═══ LISTED ENTRIES

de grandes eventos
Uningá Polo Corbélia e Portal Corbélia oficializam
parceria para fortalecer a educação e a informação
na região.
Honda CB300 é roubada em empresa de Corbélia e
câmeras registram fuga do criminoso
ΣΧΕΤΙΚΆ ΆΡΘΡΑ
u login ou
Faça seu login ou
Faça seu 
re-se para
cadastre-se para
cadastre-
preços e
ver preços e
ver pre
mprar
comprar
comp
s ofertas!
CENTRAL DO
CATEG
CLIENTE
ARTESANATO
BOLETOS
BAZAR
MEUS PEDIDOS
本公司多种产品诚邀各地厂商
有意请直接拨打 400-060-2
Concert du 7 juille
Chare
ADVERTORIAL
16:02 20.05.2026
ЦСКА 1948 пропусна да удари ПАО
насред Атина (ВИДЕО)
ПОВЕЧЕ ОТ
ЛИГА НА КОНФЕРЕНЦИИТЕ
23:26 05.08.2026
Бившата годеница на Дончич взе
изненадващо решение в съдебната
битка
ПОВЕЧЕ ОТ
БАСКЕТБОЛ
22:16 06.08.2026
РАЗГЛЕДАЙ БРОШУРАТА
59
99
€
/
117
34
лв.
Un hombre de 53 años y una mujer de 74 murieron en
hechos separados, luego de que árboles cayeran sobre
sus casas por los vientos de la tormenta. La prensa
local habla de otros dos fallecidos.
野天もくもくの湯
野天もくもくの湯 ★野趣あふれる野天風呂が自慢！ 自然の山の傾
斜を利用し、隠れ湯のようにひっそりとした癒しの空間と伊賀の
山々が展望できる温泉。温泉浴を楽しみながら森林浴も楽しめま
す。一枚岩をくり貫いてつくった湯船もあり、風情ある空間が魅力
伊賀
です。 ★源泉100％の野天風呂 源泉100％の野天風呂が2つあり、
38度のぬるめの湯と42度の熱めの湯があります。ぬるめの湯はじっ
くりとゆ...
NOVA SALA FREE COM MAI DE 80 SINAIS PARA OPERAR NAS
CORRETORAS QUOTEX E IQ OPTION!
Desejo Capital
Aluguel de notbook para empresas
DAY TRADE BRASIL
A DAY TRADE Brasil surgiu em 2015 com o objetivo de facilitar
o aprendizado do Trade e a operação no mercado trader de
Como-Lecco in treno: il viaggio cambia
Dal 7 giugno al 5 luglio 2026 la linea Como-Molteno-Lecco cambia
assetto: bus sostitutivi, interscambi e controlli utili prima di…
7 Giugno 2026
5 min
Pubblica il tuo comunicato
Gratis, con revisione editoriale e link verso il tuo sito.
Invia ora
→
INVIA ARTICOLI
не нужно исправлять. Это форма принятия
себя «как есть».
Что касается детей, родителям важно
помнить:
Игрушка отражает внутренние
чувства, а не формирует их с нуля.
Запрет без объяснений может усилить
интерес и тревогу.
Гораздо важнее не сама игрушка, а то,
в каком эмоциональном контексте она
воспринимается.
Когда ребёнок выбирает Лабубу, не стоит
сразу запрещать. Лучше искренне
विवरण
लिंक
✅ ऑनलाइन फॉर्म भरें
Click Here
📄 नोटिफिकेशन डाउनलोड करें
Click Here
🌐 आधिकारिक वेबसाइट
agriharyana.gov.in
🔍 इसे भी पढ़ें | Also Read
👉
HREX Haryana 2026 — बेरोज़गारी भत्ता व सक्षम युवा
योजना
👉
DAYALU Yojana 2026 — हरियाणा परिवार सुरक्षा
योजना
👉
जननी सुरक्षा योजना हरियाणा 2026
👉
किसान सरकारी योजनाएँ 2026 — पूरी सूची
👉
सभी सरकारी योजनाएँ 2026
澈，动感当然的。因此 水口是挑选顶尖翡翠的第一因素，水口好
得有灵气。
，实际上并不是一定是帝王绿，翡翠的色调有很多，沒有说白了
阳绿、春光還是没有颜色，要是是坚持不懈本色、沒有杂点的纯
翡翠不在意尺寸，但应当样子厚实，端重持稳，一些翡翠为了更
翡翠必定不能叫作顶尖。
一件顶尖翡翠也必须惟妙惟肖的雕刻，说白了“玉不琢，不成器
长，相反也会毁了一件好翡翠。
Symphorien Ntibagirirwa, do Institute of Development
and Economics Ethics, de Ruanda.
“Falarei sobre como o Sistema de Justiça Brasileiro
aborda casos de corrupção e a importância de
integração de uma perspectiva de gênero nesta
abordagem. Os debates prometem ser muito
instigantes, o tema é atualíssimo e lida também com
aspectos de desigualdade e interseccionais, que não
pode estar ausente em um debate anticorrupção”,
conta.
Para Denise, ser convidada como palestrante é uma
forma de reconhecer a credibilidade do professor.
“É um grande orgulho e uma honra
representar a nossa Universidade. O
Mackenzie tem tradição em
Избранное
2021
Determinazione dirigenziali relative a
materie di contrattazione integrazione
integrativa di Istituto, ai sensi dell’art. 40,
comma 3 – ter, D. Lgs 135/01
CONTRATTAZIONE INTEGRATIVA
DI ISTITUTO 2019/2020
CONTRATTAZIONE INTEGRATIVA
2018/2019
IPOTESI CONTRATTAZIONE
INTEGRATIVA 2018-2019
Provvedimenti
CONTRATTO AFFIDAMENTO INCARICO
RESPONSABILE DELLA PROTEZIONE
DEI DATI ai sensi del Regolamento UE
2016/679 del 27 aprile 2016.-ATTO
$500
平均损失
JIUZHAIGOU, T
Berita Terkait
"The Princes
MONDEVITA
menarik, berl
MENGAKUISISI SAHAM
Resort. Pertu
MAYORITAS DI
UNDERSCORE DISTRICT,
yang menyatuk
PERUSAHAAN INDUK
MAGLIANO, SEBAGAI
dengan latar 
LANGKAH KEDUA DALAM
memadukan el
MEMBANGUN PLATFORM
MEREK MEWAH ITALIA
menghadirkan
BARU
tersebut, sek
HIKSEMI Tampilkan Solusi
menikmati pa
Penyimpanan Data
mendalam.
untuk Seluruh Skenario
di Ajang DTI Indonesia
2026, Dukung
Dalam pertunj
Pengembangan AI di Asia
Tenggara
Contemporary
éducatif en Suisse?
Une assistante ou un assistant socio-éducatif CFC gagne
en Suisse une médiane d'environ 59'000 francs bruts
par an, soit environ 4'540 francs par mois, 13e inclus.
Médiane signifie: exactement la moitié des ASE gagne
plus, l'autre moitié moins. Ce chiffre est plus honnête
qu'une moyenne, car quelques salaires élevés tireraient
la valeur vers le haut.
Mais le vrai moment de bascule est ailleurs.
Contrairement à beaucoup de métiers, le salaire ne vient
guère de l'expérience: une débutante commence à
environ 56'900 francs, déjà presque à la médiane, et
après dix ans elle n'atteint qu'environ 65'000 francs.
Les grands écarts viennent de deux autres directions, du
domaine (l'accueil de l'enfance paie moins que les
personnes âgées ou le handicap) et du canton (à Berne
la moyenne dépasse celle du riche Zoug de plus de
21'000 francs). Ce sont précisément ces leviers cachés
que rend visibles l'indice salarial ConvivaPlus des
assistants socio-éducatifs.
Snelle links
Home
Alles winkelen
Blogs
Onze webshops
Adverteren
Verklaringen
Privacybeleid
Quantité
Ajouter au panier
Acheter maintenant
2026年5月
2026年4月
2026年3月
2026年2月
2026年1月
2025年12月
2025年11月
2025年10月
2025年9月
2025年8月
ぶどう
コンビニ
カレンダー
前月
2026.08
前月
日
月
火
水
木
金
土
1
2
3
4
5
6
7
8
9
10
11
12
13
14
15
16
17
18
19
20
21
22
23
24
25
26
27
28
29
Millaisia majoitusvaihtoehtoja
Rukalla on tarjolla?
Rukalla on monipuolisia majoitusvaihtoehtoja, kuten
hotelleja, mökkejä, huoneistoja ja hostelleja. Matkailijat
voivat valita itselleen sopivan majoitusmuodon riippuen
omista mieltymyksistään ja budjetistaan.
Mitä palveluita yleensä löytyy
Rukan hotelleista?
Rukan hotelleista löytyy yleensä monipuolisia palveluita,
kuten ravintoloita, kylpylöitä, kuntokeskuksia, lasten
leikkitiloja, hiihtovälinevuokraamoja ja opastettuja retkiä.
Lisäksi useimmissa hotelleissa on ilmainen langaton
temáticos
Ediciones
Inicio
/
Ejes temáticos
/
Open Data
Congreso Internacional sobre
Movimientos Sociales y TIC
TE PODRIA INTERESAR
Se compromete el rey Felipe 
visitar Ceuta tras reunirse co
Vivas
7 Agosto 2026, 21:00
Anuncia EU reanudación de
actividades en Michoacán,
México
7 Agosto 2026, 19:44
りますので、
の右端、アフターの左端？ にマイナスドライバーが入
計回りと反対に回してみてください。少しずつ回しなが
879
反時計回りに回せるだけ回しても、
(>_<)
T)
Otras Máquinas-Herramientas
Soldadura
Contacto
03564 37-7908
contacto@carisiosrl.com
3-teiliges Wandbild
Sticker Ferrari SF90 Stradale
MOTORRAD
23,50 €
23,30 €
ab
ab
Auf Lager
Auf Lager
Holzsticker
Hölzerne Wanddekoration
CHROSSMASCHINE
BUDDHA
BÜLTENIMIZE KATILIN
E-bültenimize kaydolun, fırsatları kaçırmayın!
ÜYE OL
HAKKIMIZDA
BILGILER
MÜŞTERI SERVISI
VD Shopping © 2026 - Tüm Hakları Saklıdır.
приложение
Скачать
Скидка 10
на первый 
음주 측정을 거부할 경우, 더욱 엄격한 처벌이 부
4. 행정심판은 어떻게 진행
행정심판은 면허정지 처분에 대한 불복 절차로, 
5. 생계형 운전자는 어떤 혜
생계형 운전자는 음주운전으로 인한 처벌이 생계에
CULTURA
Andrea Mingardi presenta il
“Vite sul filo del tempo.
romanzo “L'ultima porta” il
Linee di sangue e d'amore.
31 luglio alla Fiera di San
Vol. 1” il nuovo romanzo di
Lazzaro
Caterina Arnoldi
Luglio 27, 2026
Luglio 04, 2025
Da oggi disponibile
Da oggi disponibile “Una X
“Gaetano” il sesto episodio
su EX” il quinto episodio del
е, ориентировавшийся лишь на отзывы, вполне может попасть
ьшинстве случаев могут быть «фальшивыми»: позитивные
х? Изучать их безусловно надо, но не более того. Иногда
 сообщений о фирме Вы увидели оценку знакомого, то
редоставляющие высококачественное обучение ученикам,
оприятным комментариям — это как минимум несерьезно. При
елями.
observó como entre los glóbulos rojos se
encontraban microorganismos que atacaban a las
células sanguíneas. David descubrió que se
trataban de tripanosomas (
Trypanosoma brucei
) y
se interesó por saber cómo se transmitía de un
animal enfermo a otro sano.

══════

- **ACTIVITY**
Taking the entries above, restate exactly those lines that fall between the line with "di Ajang DTI Indonesia" and the line with "Médiane signifie: exactement", keeping both of those lines too.

- **ANSWER SPACE**
di Ajang DTI Indonesia
2026, Dukung
Dalam pertunj
Pengembangan AI di Asia
Tenggara
Contemporary
éducatif en Suisse?
Une assistante ou un assistant socio-éducatif CFC gagne
en Suisse une médiane d'environ 59'000 francs bruts
par an, soit environ 4'540 francs par mois, 13e inclus.
Médiane signifie: exactement la moitié des ASE gagne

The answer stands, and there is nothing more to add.